To do >> Which lines in the listing below contain the word "reporting"? Copy each one.

Entries supplied >>
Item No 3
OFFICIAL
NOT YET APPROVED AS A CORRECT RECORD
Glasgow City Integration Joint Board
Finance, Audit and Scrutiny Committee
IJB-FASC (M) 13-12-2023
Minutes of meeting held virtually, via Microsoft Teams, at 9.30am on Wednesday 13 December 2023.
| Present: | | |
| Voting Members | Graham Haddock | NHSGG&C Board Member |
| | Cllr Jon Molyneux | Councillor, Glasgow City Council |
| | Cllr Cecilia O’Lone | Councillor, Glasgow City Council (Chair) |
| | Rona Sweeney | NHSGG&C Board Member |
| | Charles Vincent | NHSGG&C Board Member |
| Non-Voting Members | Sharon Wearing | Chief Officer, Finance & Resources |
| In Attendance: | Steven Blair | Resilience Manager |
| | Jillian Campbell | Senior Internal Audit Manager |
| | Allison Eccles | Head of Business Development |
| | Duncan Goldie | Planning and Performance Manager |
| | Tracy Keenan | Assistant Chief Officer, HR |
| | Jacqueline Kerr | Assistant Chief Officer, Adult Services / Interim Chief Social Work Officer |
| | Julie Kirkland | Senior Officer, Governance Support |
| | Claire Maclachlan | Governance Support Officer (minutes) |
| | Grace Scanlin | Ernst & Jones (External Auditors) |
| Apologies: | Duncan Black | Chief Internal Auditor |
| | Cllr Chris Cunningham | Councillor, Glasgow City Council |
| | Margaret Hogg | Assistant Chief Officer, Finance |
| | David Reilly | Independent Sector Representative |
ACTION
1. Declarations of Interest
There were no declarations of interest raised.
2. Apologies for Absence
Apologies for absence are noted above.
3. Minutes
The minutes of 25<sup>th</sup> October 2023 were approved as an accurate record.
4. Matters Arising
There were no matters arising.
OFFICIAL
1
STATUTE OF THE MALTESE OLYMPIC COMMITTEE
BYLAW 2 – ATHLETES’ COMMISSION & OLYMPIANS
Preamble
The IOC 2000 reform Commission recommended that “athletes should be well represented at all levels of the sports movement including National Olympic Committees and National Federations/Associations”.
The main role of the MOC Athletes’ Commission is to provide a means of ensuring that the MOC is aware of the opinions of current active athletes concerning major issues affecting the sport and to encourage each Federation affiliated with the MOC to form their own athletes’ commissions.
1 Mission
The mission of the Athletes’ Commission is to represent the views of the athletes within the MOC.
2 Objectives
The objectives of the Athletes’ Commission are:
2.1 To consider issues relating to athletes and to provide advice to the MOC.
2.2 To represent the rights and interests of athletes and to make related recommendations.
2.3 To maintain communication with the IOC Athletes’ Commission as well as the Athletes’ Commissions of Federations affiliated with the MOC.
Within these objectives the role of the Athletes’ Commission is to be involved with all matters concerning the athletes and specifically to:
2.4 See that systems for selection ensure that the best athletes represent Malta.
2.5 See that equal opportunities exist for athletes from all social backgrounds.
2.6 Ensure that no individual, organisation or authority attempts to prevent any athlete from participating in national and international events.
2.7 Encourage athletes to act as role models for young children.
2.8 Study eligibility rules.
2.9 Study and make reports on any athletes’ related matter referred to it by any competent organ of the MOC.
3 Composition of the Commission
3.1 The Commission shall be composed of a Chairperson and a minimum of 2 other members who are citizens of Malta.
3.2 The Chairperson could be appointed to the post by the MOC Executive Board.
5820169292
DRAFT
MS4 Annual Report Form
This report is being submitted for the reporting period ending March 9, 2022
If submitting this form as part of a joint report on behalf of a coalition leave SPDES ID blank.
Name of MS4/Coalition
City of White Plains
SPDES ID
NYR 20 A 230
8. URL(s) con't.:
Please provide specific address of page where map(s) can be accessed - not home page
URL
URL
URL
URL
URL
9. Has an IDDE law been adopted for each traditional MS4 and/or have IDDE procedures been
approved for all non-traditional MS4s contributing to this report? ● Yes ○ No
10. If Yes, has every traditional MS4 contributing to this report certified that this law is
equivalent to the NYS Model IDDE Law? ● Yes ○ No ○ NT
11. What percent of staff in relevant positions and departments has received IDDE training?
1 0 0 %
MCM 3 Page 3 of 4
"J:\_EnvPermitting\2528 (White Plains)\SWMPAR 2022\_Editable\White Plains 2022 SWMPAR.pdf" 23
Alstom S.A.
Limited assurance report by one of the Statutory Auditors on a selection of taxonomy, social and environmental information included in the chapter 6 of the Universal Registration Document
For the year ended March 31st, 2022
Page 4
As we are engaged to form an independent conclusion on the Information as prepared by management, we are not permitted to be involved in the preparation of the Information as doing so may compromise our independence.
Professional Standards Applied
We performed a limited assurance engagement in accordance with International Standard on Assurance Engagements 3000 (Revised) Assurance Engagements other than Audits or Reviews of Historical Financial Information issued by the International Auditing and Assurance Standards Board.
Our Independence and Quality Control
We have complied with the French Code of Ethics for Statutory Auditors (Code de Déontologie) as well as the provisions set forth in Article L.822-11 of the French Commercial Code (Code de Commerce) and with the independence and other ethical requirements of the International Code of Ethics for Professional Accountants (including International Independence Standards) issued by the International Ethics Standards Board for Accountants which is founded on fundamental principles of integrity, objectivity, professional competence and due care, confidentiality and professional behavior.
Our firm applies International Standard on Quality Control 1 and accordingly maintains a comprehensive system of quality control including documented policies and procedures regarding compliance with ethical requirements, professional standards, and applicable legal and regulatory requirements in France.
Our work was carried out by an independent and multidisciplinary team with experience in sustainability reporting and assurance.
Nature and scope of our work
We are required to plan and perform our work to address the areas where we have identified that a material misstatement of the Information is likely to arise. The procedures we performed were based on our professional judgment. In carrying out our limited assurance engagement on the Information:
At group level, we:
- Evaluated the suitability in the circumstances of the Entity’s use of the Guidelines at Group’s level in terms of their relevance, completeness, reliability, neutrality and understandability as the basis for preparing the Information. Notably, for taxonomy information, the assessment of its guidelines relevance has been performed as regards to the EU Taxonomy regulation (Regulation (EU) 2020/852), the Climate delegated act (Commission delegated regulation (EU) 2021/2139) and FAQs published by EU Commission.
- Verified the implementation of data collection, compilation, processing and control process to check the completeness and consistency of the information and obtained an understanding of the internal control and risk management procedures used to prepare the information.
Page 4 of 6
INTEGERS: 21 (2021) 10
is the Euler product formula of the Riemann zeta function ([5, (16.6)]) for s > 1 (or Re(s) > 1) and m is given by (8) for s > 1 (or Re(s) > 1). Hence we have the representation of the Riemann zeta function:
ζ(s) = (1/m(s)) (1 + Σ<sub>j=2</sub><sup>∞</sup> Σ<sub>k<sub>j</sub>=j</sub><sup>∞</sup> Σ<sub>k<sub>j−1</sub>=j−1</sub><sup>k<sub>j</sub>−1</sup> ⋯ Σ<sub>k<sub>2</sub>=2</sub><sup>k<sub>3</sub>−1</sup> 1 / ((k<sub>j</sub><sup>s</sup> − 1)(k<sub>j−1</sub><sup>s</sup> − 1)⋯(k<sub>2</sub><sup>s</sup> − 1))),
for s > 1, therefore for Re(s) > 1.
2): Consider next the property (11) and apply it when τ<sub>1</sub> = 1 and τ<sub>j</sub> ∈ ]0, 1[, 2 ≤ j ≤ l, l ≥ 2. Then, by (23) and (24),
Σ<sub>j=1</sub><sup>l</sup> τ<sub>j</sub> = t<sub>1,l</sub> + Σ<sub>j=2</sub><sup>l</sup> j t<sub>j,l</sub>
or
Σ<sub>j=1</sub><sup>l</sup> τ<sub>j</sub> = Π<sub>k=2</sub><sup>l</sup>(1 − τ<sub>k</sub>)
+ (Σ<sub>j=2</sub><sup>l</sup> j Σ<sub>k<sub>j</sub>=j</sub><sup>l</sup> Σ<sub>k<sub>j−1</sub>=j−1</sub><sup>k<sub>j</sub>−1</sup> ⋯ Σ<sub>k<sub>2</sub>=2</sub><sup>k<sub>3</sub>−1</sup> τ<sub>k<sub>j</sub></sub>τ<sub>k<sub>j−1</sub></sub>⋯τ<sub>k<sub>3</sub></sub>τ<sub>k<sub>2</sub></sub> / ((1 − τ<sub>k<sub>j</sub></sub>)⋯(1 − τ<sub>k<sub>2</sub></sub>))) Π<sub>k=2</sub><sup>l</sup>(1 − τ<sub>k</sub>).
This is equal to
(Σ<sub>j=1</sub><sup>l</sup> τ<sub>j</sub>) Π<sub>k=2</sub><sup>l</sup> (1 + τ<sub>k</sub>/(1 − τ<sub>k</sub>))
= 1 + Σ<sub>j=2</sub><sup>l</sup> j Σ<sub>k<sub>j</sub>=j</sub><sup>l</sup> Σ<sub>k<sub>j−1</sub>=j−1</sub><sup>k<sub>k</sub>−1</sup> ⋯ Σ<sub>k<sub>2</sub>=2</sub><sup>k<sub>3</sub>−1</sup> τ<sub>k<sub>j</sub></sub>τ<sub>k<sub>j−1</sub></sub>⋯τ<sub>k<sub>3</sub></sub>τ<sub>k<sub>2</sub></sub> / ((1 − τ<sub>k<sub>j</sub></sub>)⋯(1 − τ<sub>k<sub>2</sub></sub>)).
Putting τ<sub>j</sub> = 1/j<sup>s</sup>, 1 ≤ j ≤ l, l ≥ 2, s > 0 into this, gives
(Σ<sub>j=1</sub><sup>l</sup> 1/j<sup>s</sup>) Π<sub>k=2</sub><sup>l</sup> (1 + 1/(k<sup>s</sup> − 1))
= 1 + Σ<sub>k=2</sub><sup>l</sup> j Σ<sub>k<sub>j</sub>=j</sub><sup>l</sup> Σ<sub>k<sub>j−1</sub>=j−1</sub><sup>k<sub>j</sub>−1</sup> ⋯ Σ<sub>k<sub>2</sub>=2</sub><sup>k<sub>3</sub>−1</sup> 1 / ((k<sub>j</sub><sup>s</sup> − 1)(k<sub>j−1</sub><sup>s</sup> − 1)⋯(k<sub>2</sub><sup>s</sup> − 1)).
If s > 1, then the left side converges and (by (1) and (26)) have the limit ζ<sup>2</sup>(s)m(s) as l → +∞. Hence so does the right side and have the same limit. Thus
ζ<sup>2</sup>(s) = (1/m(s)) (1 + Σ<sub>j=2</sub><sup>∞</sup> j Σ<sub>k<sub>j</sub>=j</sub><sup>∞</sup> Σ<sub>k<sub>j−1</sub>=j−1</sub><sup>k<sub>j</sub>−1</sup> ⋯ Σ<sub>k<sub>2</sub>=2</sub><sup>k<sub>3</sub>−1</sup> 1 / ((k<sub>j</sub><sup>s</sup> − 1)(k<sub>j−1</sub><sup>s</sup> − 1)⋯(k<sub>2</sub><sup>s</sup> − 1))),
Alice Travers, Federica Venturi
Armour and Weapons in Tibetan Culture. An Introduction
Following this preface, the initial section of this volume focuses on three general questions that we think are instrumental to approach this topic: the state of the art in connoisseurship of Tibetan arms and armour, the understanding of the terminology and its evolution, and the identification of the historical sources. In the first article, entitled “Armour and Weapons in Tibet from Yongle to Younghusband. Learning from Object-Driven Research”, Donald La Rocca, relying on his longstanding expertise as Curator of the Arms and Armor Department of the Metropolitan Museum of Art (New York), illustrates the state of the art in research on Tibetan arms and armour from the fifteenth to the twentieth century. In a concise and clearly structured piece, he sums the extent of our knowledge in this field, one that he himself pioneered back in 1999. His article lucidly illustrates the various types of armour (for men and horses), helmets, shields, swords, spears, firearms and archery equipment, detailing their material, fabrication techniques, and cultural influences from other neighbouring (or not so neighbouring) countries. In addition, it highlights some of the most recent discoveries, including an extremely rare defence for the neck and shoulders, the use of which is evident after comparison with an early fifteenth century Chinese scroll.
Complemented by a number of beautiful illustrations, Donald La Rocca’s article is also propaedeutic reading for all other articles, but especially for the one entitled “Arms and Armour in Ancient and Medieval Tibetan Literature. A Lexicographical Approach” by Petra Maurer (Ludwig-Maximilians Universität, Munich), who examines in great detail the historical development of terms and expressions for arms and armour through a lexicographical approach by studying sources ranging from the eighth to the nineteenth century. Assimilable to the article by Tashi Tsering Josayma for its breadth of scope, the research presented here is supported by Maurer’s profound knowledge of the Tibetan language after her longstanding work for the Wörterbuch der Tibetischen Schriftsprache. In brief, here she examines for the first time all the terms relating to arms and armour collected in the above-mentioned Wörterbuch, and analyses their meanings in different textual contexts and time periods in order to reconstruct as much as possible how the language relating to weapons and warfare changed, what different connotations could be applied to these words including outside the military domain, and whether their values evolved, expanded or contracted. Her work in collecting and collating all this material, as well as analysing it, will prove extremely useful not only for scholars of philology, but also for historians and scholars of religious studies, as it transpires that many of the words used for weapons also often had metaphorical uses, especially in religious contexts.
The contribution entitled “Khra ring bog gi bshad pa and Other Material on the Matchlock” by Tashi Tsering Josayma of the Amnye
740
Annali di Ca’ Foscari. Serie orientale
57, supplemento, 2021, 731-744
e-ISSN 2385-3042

Task solution >>
This report is being submitted for the reporting period ending March 9, 2022
Our work was carried out by an independent and multidisciplinary team with experience in sustainability reporting and assurance.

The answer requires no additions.